### Okunacak metin:
Anladığımız kadarıyla Avrupa Konseyi Bakanlar Komitesi’nin tutukluluğumun devam etmesine yönelik uygulamaları incelemesi için AİHM’e başvurma kararından sonra davanın hızla hükme bağlanmasına karar verildi. Kanıtsız ve mantıksız olarak birleştirilen davalar ayrıştırıldı. Mütalaada görüldüğü gibi, artık ihtiyaç kalmadığı için tutukluluğumu uzatmak için icat edilmiş suçların, ipe sapa gelmez iddiaların yer aldığı ikinci iddianamenin kullanım süresi sona ermiş oldu.
İkinci iddianame sadece benim tutukluluğumu sürdürmek için hazırlanmıştı. Gezi iddianamesi de beni hedef alıyor, ancak daha önemli bir işlevi de var: George Soros’un ve benim içine yerleştirildiğimiz kurgu kullanılarak Gezi protestoları kriminalize edilmeye, bunlara katılan yüzbinlerce yurttaşımızın iradeleri itibarsızlaştırılmaya çalışılıyor.
Gezi protestolarının Soros ve dış güçlerce hükümeti devirmek amaçlı bir kalkışma olarak planlandığı, iki yıl boyunca hazırlandıktan sonra sahneye konulduğu, benim bunun organizasyonunu gerçekleştirdiğim kurgusunun, daha sonra FETÖ üyeliğinden yargılanan KOM dairesi yöneticileri tarafından kaleme alınmış olduğunu iddianamenin ekindeki fezlekeden biliyoruz. İddianamedeki bir kalkışma olarak Gezi eylemlerini gerçekleştiren, yöneticisi olduğum gizli yapı kurgusu, Ergenekon iddianamesindeki birbirleriyle ilişkisi olmayan insanların gizli bir örgüt olarak hükümeti devirmeye yönelik faaliyet gösterdiklerine dair kurguya oldukça benziyor. Ergenekon ve Balyoz davalarında yargı kullanılarak kişilerin tasfiye edilmesi amaçlanmıştı. Bunları düzenleyenler, hükümet üyelerini ve siyasetçileri, kurulan komplolara karşı kendileri tarafından korunduklarına ikna ettiler. Böylece sağladıkları siyasi destekle hukuk kurallarına aykırı faaliyetlerde bulunma ayrıcalığına sahip oldular. KOM dairesince kaleme alınmış Gezi protestoları ile ilgili kurgunun da aynı amaca hizmet etmek için hazırlanmış olduğu aşikardır. Ancak, Gezi protestoları öncesinde ve protestolar sırasında sosyal medya paylaşımları, toplantılar, gösteriler, basın açıklamaları herkesin gözü önünde gerçekleştiğinden, o dönemde bu komplo teorisi ikna edici bulunmamıştı, hükümet de bu kurguyu kullanma ihtiyacı duymadı.

### Sağlanan veriler:

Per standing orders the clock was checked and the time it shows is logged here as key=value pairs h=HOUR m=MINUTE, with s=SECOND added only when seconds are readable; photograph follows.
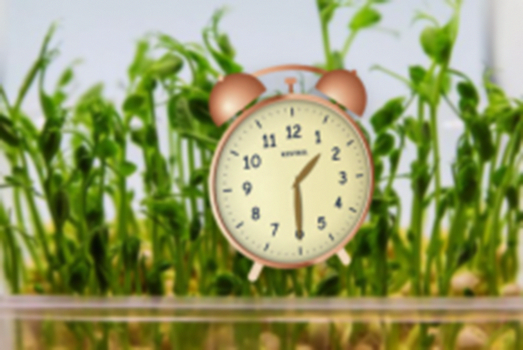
h=1 m=30
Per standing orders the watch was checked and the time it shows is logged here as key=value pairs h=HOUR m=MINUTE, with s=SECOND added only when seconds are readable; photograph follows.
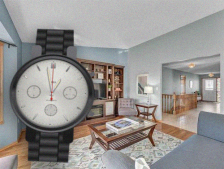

### Verilen görev 1:
Gezi iddianamesiyle ilgili metni iki cümleyle özetleyin.
### Verilen görev 2:
Gezi iddianamesiyle ilgili metni son cümlesinden sonra devam ettirin.

### Cevap 1:
Avrupa Konseyi Bakanlar Komitesi'nin AİHM'e başvurma kararından sonra birleştirilen davalar ayrıştırıldı ve yalnızca tutukluluğu sürdürmek için hazırlanan ikinci iddianamenin kullanım süresi sona erdi. Gezi iddianamesi ise KOM dairesi yöneticilerince kaleme alınan ve Ergenekon iddianamesindeki kurguya benzeyen bir kurguyla Gezi protestolarını kriminalize etmeye, bunlara katılan yurttaşların iradelerini itibarsızlaştırmaya çalışıyor.

### Cevap 2:
Bu teorinin o dönemde revaçta olmadığının en bariz göstergesi Başbakan’ın 12 ve 14 Haziran 2013 tarihlerinde aktivistlerle, protestolara katılan grupların sözcüleri ile görüşme yapmış olmasıdır. İddia edildiği gibi, Gezi olayları iki yıl boyunca sosyal medya üzerinden paylaşılan mesajlar, kışkırtıcı tiyatro eserleri aracılığıyla yapılan bir hazırlık sonucu ortaya çıkmış olsaydı, bundan istihbarat teşkilatının haberi olurdu; herhalde Başbakan da kendisini devirme planına hizmet edenlerle görüşme yapmazdı. Kalkışmayı planladığı ve finanse ettiği iddia edilen George Soros’la iktidar çevresinden siyasetçilerin görüşmeleri de Gezi olaylarından sonra kesilmedi; Soros’un Kasım 2015 tarihinde ülkemize geldiğinde yetkililerle görüşme yaptığını biliyoruz.
Gezi protestolarının dış güçlerce sahneye konulmuş bir kalkışma olduğuna dair anlatı, 15 Temmuz darbe girişiminden sonra hükümetin resmi görüşü haline geldi. Yeni deliller, bilgiler ortaya çıktığı için değil; bu kurgu yeni dönemin siyasi ortamına, dış güçlerin saldırıları ekseninde kurulan siyasi söyleme uygun olduğu ve Gezi protestolarını kriminalize etmeye hizmet ettiği için. Günümüzde de bazı protestolar, gösteriler Gezi örneği verilerek darbecilik ile ilişkilendiriliyor. Gezi iddianamesi bu kurguya uygun olarak hazırlandı. İddianame ve tutuklanmam, bu kurguya destek olmak için kullanıldı.
Manidar olan, Gülenci yapılaşmanın hazırladığı kurgunun ve aynı ekipten kişilerin hukuka aykırı olarak temin ettikleri telefon dinlemelerinin, FETÖ üyeliğinden suçlanan yargı mensuplarının tasfiyesinden sonra kullanılmış olmasıdır. Balyoz ve Ergenekon davalarında sahtecilik, yasaları siyasi amaçlar için kötüye kullanma yöntemleri ortaya çıkarıldıktan sonra, yargının bundan gerekli dersleri çıkarması ve hukuk normlarına riayet etmede eskisinden çok daha duyarlı hale gelmesi beklenirdi. Gelişme aksi yönde oldu, suimisal emsal haline geldi, siyasi amaçlar için yargıyı araç olarak kullanma anlayışı ve adaleti yanıltma yöntemleri tahkim edilerek sürdürüldü.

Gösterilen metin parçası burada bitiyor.